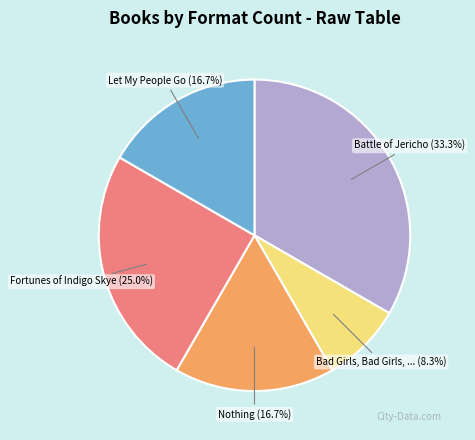

Is there any slice that represents more than half of the pie?

No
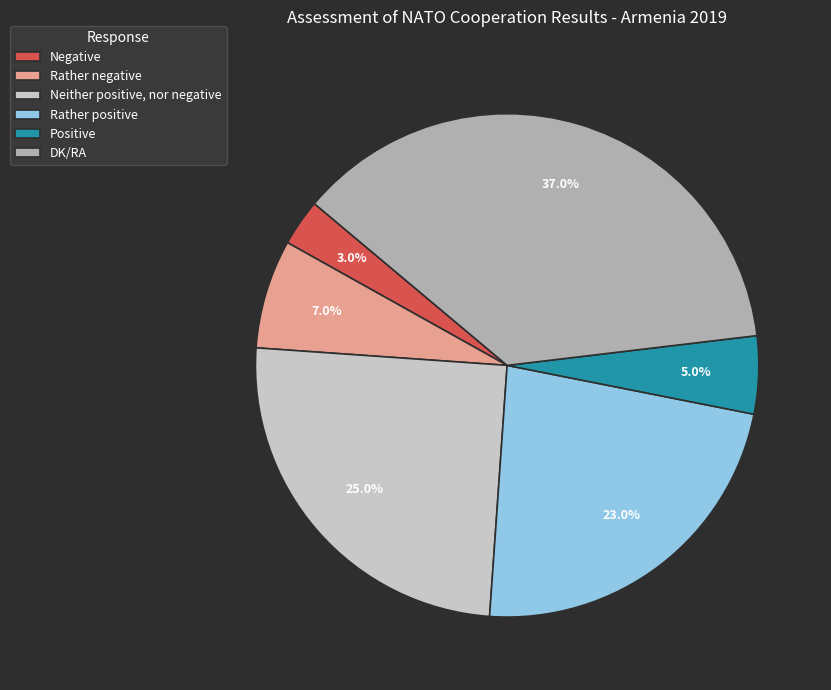

What percentage is NOT represented by Neither positive, nor negative?

75.0%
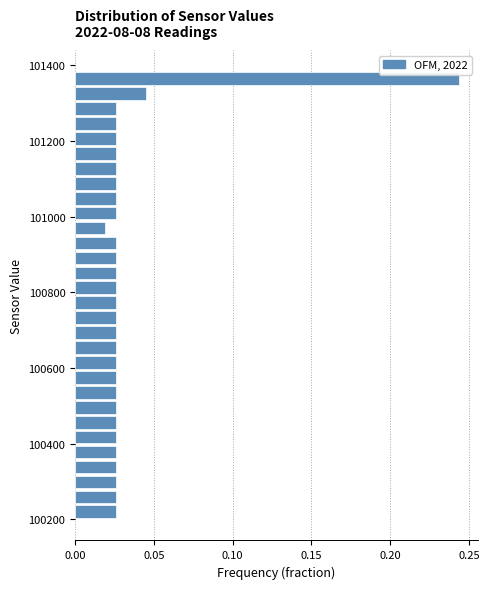

Around what value on the y-axis is the longest bar? Give the approximate position of its centre, as read against the axis.

101360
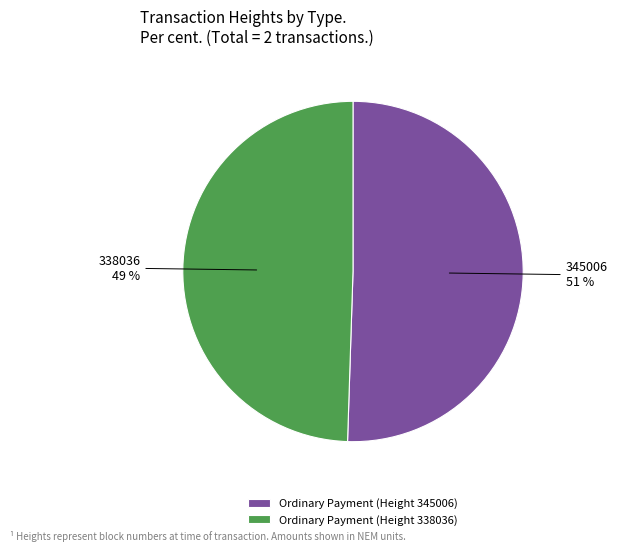

To the nearest percent, what is the average slice percentage?

50%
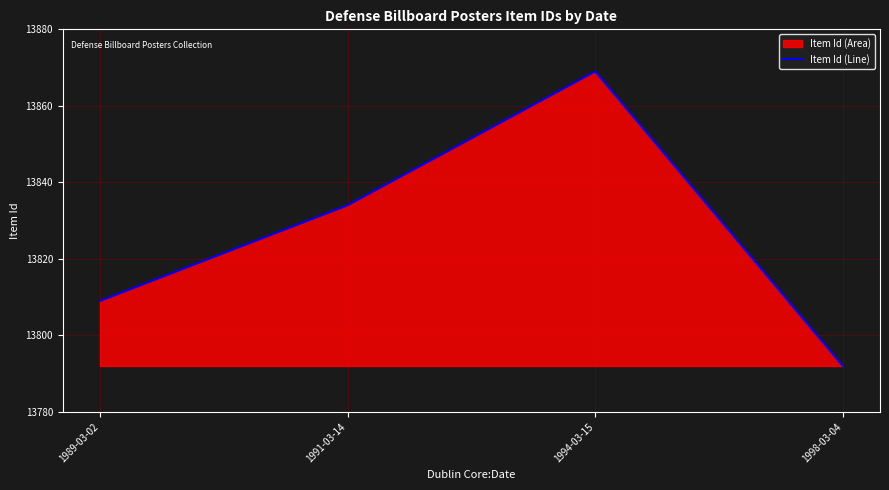

What is the change in value from 1989-03-02 to 1991-03-14?

+25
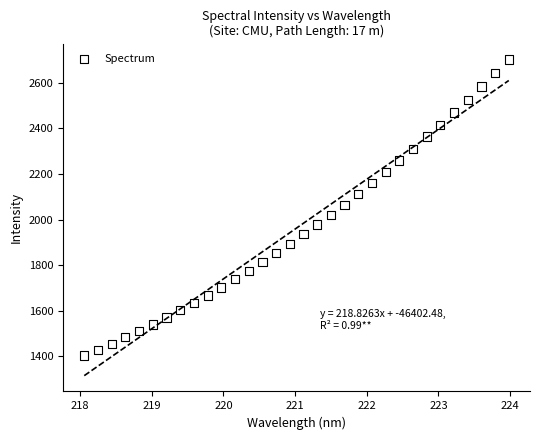

What is the range of X values (max minus min)?

5.9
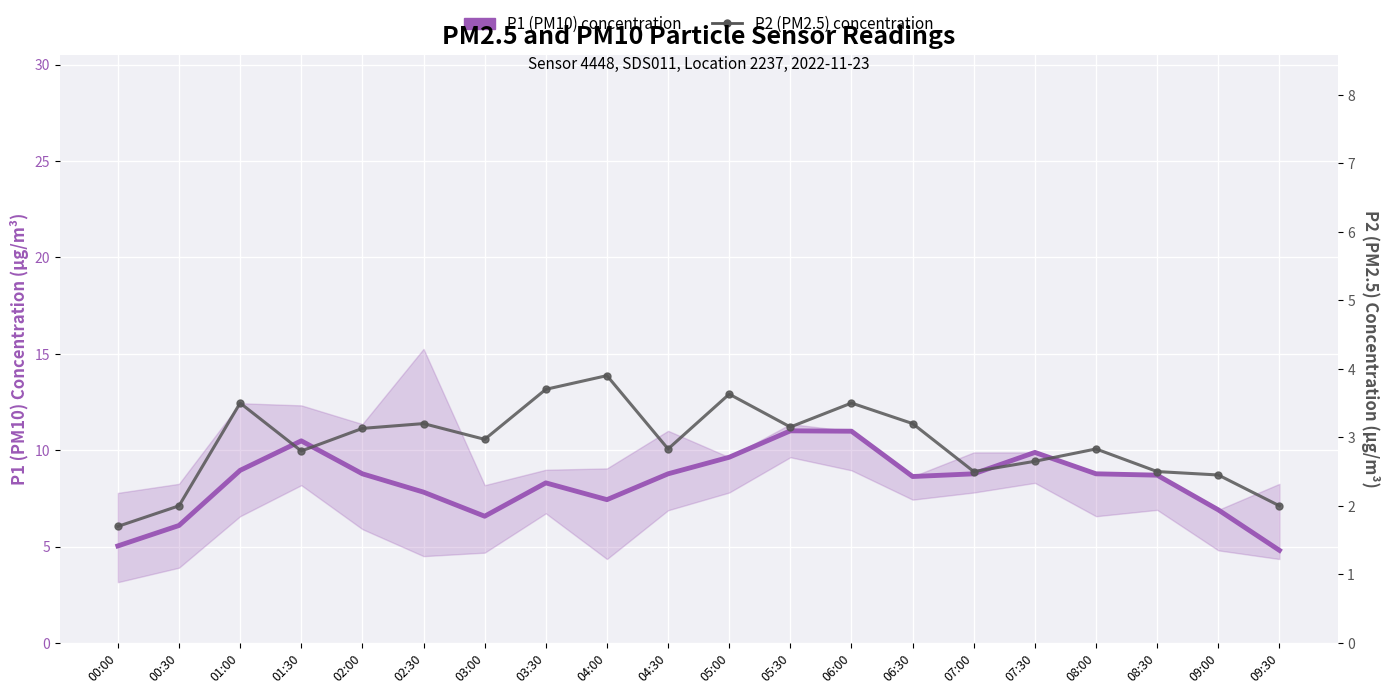

How many interior local peaks does the P1 (PM10) concentration series have?

4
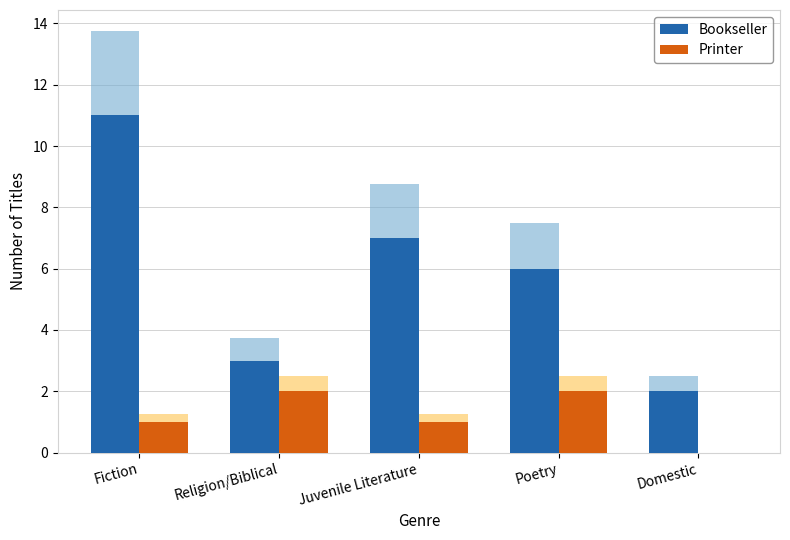

Reading left to right, transcribe all the data shown in this chart.

Bookseller: 11	3	7	6	2
Printer: 1	2	1	2	0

-- -- --

» Directive: Return each line in the rows above that contains the word "percentage".

» Solution to this task:
What percentage is NOT represented by Neither positive, nor negative?
To the nearest percent, what is the average slice percentage?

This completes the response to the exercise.